§ Instructions for the task: Turn every line of text in the records below into a single numbered list, leaving out the pictures and any blank lines.

§ Task material:
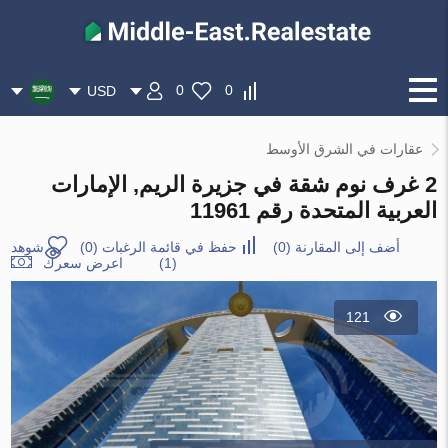
0
0
USD
عقارات في الشرق الأوسط
2 غرف نوم شقة في جزيرة الريم, الإمارات
العربية المتحدة رقم 11961
أضف إلى المقارنة
(
0
)
حفظ في قائمة الرغبات
(
0
)
شوهد
(1)
اعرض سعرك
121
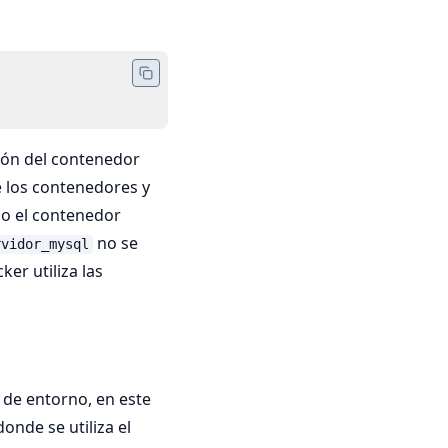
ión del contenedor
e los contenedores y
do el contenedor
no se
rvidor_mysql
er utiliza las
 de entorno, en este
donde se utiliza el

§ Solution to this exercise:
1. 0
2. 0
3. USD
4. عقارات في الشرق الأوسط
5. 2 غرف نوم شقة في جزيرة الريم, الإمارات
6. العربية المتحدة رقم 11961
7. أضف إلى المقارنة
8. (
9. 0
10. )
11. حفظ في قائمة الرغبات
12. (
13. 0
14. )
15. شوهد
16. (1)
17. اعرض سعرك
18. 121
19. ión del contenedor
20. e los contenedores y
21. do el contenedor
22. no se
23. rvidor_mysql
24. er utiliza las
25.  de entorno, en este
26. donde se utiliza el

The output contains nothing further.